A fishing village flanks one side, a rocky cliff the other.

The waves slam against the well-worn rock so loudly and violently it portends  revenge.

It’s as if the mighty Atlantic is angry; angry that these rocks, these cliffs and this place forced it to take part in cruelty so barbaric it’s hard to even imagine it happened.

But the trans-Atlantic slave trade did happen.

Most of it was facilitated from places like this up and down the African coast – fortresses, dungeons really, where slaves were corralled for months in small, dark, brick rooms, 200 to a thousand at a time, shackled with no room to lay down, left standing or squatting in their own human waste.

Upwards of 12 million slaves were shipped out of similar African facilities.

Just a few days ago, as part of a series for CNN and Ancestry.com, my mother and I visited Cape Coast Castle.

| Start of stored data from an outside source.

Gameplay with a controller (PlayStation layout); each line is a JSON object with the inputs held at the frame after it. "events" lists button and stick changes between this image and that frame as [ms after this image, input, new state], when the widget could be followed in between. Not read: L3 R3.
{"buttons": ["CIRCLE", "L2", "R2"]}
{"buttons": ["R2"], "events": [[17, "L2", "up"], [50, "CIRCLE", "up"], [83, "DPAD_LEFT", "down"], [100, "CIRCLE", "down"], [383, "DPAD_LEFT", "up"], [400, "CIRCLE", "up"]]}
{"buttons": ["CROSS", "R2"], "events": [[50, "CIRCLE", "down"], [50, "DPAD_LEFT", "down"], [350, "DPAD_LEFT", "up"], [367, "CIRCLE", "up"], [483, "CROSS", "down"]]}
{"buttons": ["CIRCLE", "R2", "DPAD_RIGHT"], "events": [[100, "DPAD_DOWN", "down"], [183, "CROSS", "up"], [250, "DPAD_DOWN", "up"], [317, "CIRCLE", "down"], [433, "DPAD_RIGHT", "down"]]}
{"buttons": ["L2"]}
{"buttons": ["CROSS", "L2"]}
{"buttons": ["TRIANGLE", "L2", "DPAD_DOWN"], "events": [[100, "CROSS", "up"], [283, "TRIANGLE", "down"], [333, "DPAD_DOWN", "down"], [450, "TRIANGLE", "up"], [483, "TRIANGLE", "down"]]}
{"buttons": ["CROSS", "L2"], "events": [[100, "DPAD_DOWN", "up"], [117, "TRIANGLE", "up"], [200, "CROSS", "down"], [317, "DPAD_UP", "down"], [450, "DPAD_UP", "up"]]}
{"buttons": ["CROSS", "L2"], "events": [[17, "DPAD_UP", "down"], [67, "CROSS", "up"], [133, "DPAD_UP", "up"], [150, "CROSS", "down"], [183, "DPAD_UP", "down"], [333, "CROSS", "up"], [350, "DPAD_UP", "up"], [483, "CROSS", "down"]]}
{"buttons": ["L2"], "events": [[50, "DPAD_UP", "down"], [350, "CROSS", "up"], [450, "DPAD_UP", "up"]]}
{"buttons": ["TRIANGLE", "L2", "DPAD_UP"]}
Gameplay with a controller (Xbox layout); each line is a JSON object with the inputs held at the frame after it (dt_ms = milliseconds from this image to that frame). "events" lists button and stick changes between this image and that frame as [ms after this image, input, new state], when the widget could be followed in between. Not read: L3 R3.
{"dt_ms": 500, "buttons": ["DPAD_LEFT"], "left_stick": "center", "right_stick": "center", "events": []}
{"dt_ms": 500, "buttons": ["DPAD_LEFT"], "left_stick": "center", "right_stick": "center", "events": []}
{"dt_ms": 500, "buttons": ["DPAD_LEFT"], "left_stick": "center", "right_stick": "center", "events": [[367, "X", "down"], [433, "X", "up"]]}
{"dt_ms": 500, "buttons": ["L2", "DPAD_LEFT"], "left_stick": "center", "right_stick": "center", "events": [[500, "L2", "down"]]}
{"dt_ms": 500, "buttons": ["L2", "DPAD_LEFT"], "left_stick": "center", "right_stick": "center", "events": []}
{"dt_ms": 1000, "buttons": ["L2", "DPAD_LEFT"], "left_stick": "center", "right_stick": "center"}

When we walked down the steep, dark tunnel into the slave dungeons we both said to each other it felt like descending into hell, or worse.

Worse because life is not supposed to be hell.

Worse because if the slaves did survive this they had a far worse journey ahead of them in a wooden, floating hell hole en route to another living hell of which they had no idea, America, the new world.

Today, at the foot of the castle, through what is called the ‘door of no return’, where slaves were forced onto ships, children – beautiful black African children – play soccer on the beach and surf on homemade surfboards.

They are poor.

But they are happy.

They are free.

Yet as some of them would glance over at us, they must have wondered why the black visitors from America, land of plenty, who appeared to have everything, were crying.